Auch der öffentliche Nahverkehr hatte Probleme mit dem Schnee von Wintertief „Daisy“. Zwar sei der Regional- und S-Bahn-Verkehr ohne größere Störungen gelaufen, hieß es bei der Deutschen Bahn. Die „kleineren Verspätungen“ allerdings summierten sich am Samstagabend auf dem Potsdamer Hauptbahnhof vor allem bei der wichtigen Regionalexpresslinie 1 auf teilweise über 60 Minuten, die als S-Bahn-Ersatz eingesetzten Züge fielen teilweise ohne Ersatz aus. Kurz nach 20 Uhr brach der Bahnverkehr auf der Berliner Stadtbahn kurzzeitig völlig zusammen, auch die Züge im Potsdamer Hauptbahnhof steckten fest. „Versuchen sie es mit der S-Bahn, die Regionalzüge fahren vorerst nicht weiter, keiner weiß genaues“, hieß es von einem Bahn-Mitarbeiter.

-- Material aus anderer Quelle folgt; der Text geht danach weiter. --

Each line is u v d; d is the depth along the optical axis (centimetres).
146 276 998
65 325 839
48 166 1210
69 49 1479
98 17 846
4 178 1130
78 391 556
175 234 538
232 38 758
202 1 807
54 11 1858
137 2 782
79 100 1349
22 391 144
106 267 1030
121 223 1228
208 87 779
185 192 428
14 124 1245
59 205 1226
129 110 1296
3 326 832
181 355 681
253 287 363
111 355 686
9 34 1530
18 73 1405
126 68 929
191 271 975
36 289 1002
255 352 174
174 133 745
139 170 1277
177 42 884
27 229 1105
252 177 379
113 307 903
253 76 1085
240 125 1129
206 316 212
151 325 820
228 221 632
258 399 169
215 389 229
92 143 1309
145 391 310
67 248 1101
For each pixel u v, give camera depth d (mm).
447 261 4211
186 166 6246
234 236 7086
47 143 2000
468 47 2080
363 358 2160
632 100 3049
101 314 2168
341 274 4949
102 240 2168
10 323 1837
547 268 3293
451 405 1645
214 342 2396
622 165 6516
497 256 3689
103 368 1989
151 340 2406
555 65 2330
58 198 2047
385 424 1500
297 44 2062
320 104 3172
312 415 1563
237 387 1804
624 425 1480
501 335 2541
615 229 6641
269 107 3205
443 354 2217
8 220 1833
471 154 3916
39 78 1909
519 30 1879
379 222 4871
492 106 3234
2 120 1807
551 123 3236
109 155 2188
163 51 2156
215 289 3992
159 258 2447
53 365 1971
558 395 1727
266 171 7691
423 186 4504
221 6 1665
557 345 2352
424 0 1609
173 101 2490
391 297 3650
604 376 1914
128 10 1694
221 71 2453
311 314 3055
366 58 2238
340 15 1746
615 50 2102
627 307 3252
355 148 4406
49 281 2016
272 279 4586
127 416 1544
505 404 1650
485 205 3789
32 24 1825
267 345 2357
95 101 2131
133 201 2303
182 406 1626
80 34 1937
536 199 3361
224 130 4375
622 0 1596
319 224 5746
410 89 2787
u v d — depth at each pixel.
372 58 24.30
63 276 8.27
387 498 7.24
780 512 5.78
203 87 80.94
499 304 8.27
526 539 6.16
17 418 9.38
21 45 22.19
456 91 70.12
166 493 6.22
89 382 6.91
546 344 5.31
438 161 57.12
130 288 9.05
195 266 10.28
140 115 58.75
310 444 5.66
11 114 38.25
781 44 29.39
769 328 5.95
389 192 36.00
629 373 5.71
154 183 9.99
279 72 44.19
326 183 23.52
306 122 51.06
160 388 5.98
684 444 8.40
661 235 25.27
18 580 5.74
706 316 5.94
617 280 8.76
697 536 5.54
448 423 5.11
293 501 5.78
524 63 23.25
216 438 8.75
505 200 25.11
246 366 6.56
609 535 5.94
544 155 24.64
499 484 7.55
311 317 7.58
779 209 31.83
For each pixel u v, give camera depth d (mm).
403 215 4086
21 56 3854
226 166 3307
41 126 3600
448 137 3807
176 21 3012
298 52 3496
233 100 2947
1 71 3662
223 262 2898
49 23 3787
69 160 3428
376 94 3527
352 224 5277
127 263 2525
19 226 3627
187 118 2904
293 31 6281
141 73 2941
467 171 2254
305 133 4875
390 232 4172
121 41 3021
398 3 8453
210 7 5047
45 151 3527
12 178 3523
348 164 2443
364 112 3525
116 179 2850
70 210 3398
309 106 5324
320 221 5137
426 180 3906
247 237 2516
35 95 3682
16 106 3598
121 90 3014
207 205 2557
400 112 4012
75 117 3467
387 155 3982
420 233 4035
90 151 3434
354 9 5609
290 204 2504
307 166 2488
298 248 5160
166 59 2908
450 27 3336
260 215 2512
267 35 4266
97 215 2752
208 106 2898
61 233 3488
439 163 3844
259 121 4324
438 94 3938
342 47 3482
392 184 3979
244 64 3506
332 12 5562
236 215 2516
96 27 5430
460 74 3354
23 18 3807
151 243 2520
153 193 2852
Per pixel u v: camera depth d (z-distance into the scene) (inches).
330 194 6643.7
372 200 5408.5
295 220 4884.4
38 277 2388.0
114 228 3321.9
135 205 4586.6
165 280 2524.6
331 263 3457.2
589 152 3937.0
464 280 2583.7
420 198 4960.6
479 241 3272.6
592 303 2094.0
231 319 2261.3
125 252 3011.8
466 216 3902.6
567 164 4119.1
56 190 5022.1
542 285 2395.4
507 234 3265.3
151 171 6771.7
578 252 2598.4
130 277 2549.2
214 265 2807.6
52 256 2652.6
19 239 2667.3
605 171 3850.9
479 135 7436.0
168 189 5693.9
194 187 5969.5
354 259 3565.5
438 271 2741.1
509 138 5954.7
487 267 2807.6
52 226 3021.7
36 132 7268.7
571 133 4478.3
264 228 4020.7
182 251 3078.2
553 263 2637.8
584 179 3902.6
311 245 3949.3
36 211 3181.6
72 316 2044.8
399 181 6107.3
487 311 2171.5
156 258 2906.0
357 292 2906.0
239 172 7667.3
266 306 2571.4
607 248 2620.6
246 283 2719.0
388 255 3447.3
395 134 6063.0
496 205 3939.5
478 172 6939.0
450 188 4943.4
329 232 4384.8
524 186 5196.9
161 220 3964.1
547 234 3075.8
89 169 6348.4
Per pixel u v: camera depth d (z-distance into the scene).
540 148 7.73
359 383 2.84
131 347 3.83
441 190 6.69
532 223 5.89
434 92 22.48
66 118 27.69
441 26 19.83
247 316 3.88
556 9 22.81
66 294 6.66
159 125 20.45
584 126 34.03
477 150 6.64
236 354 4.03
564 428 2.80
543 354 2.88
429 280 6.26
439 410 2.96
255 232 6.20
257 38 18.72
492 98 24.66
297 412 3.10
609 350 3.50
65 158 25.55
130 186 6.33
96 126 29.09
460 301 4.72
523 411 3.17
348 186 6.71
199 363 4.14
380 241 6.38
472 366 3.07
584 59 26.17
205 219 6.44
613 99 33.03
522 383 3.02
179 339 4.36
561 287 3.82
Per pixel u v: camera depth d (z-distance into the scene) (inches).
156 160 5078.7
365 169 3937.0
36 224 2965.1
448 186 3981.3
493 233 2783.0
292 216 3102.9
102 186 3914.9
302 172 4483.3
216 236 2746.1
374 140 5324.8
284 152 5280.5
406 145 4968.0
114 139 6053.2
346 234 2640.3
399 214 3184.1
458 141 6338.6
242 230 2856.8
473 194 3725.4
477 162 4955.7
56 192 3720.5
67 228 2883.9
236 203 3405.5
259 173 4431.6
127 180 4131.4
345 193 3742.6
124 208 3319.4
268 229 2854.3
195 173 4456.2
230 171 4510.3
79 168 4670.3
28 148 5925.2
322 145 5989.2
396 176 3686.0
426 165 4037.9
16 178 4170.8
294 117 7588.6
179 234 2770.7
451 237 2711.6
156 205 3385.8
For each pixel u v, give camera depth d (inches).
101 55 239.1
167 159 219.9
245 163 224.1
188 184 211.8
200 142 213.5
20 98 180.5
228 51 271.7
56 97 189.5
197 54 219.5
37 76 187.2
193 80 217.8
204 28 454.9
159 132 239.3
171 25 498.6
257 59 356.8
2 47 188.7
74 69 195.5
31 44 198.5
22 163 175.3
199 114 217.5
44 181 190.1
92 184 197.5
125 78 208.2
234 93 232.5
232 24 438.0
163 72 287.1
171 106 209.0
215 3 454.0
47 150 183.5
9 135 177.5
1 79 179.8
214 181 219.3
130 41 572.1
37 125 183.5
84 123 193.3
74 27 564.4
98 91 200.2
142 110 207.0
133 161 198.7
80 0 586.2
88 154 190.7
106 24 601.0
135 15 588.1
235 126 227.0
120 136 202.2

Ideale Bedingungen erlebten dagegen Ski-Fahrer. Sie und andere nutzten die ungewöhnlichen Schneemengen – auch an ungewöhnlichen Orten wie im Schlosspark Sanssouci. Dort sind Wintersportaktivitäten laut Parkordnung eigentlich verboten, doch wurden selbst Snowboard-Fahrer beobachtet. Und der Maschinenteich war gestern voller Eisläufer.
Insgesamt maßen die Meteorologen des deutschen Wetterdienstes für Potsdam gestern Abend 27 Zentimeter Schnee. Laut den Aufzeichnungen der Säkularstation auf dem Telegrafenberg hat es soviel Schnee zuletzt im Winter von 1982/’83 gegeben. Andere ergiebige Schneejahre seitdem – etwa 1985/’86 oder 2000/’01 – kamen nie über 23 Zentimeter Schnee hinaus. Übrigens: An den offiziellen Potsdamer Schneerekord reichte das „Daisy“-Wochenende nicht heran. Im Winter 1970 wurden bis zu 70 Zentimeter Schnee gemessen – und die Decke mit dem frostigen Weiß bedeckte Potsdam 113 Tage lang ununterbrochen.